[Supplied entries]:
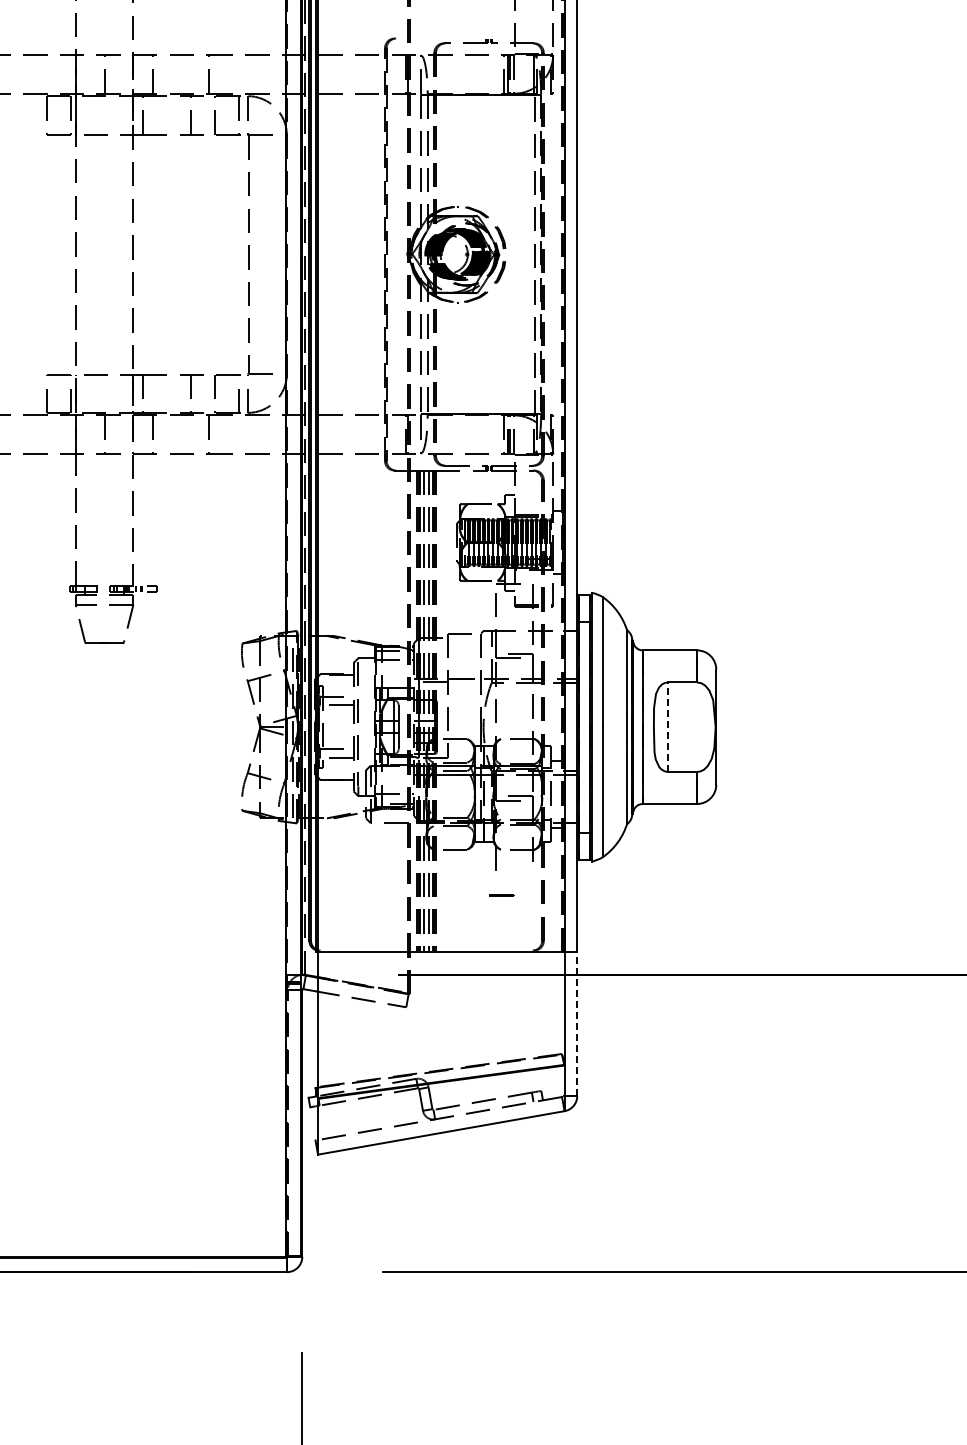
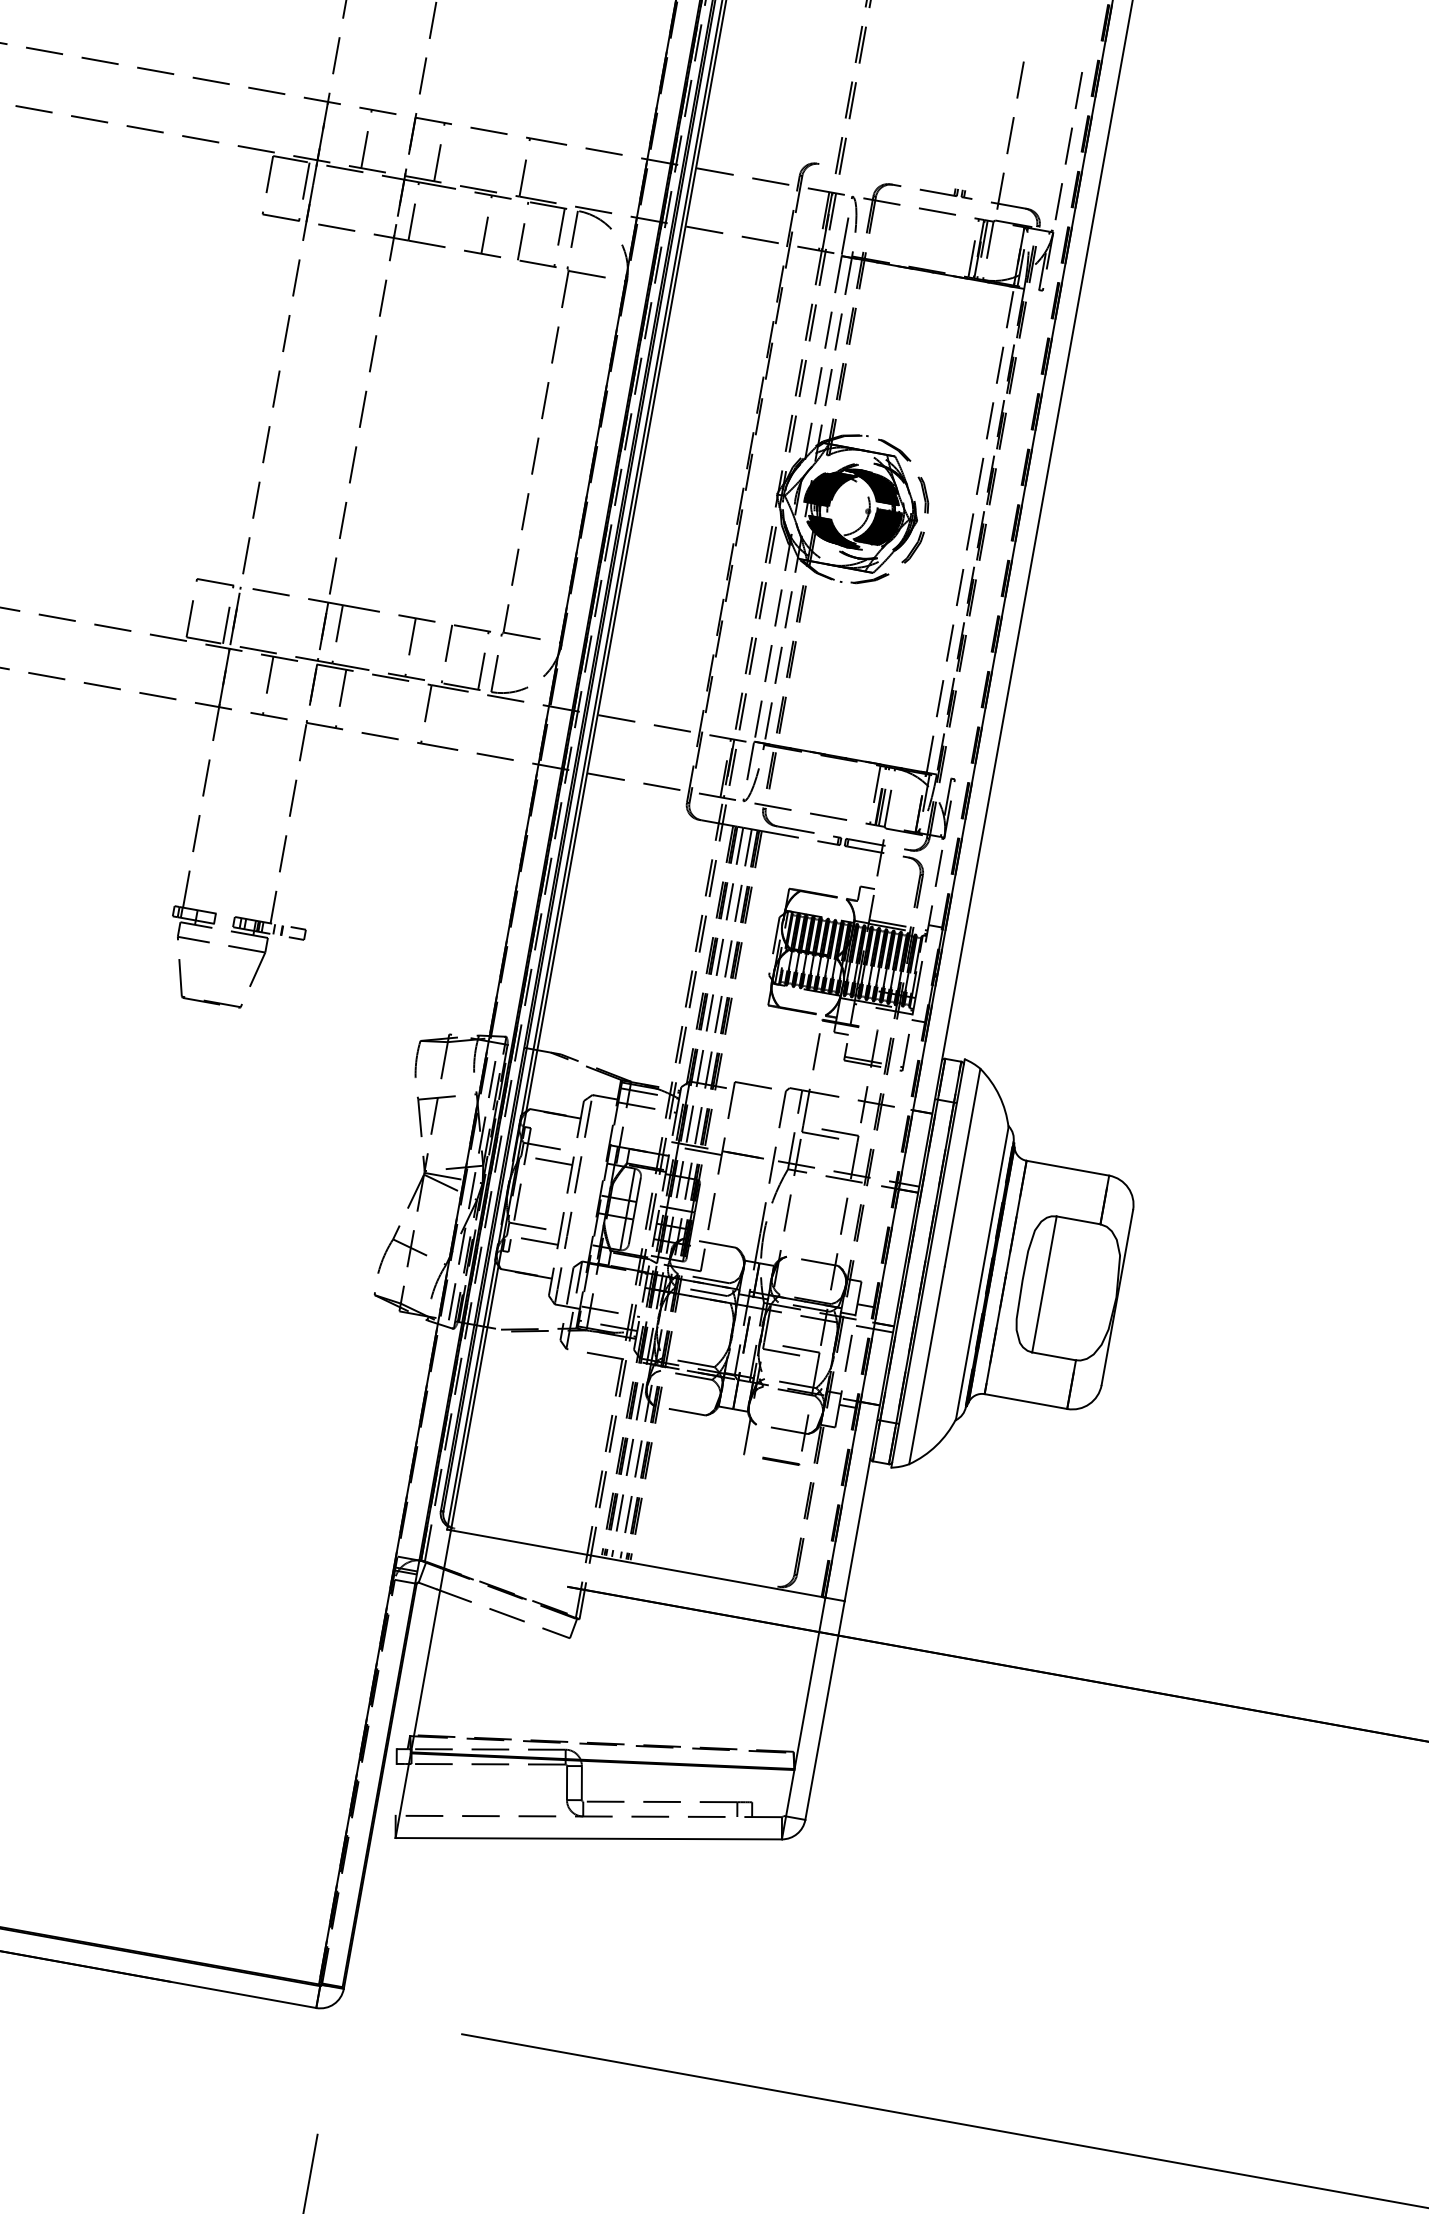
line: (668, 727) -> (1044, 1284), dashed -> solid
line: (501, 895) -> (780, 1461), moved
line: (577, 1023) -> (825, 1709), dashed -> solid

* * *

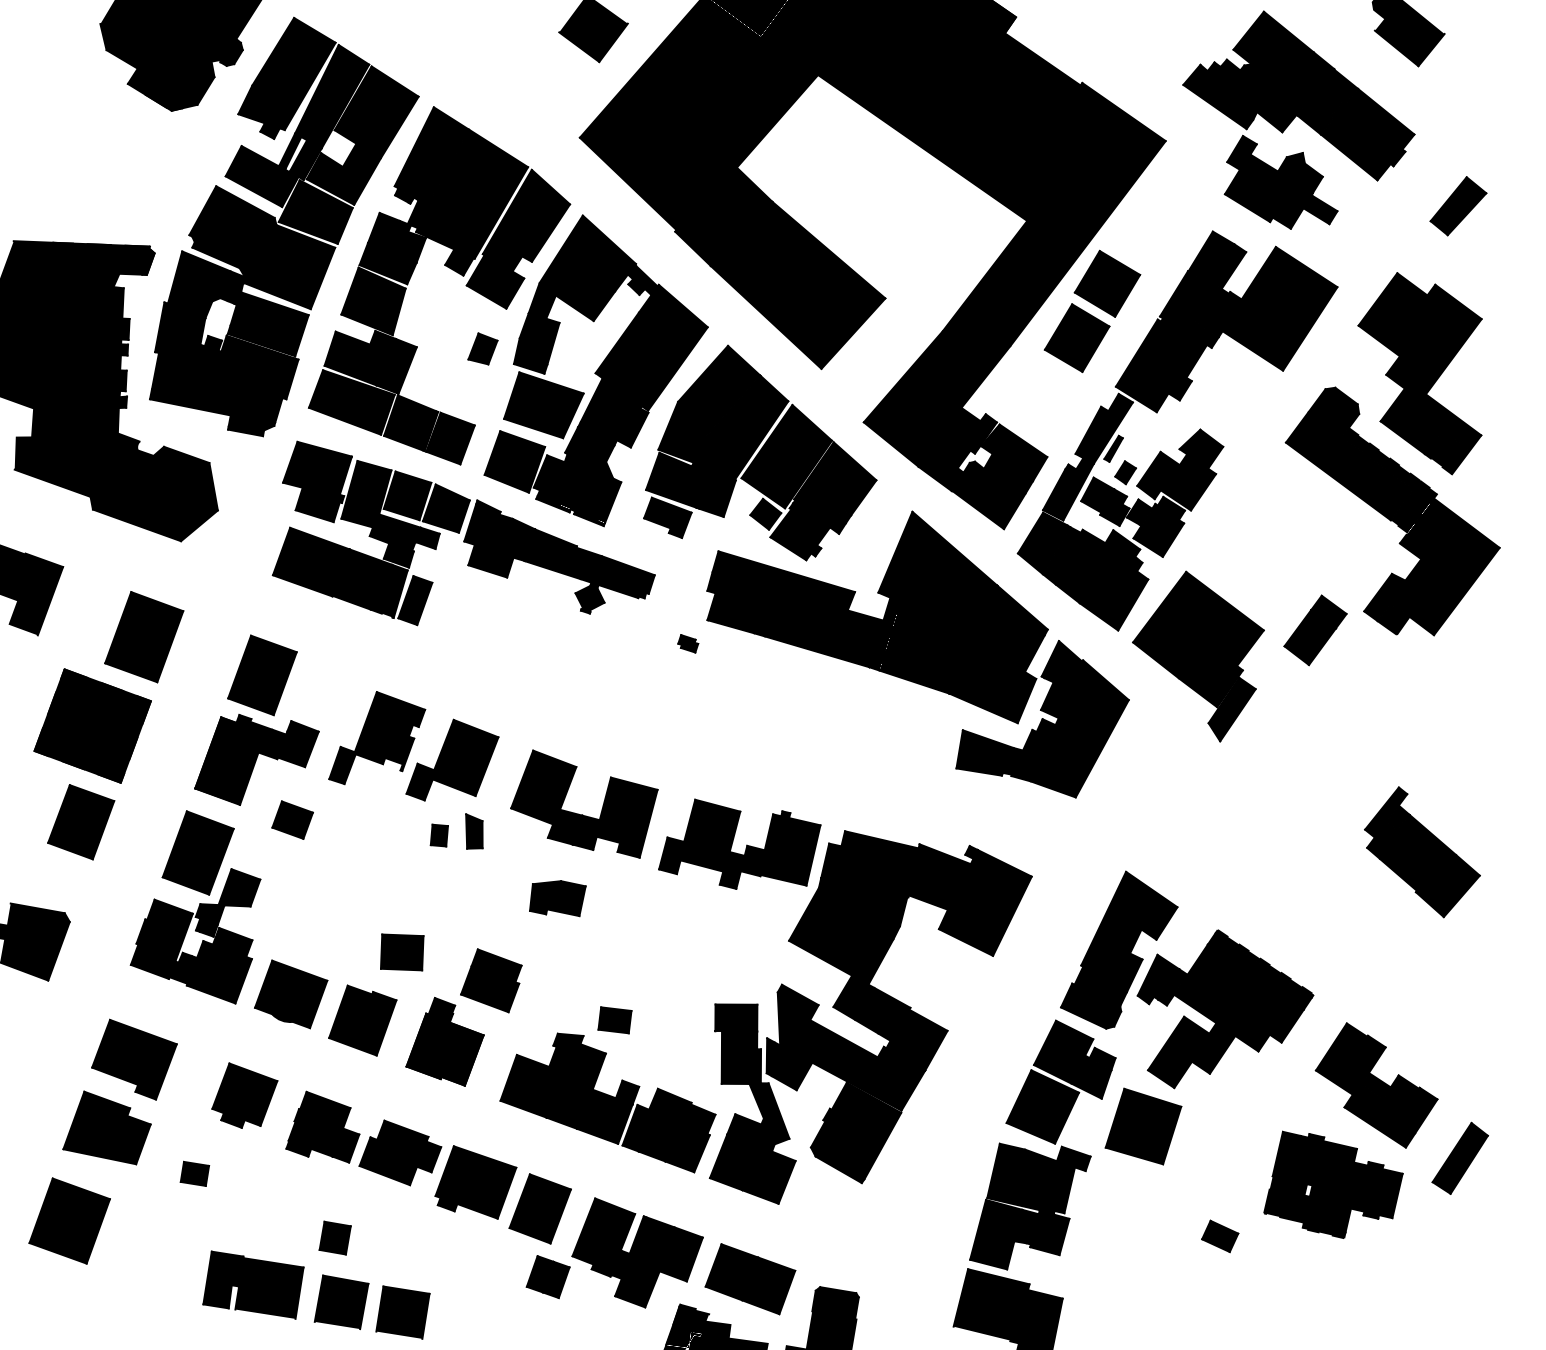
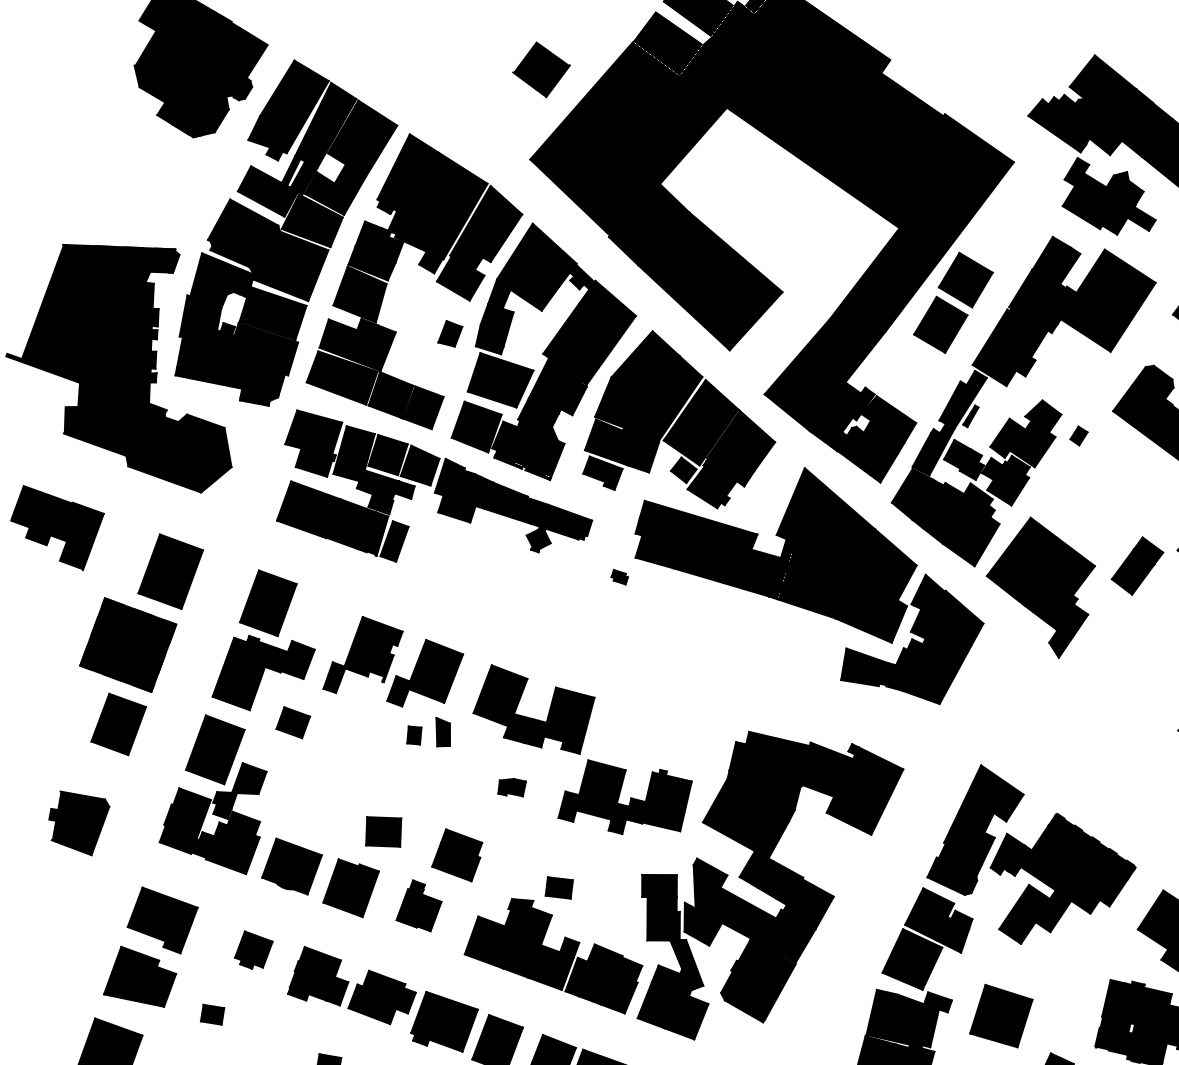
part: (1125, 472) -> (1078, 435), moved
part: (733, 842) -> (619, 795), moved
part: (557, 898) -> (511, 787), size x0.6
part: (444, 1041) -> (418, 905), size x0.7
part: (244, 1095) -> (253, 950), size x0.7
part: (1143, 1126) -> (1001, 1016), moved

[Task objective]: Copy back the listing above exactly, but only from the line with "part: (1125, 472) -> (1078, 435), moved" through the line with "part: (1143, 1126) -> (1001, 1016), moved", both ends included.

[Written answer]:
part: (1125, 472) -> (1078, 435), moved
part: (733, 842) -> (619, 795), moved
part: (557, 898) -> (511, 787), size x0.6
part: (444, 1041) -> (418, 905), size x0.7
part: (244, 1095) -> (253, 950), size x0.7
part: (1143, 1126) -> (1001, 1016), moved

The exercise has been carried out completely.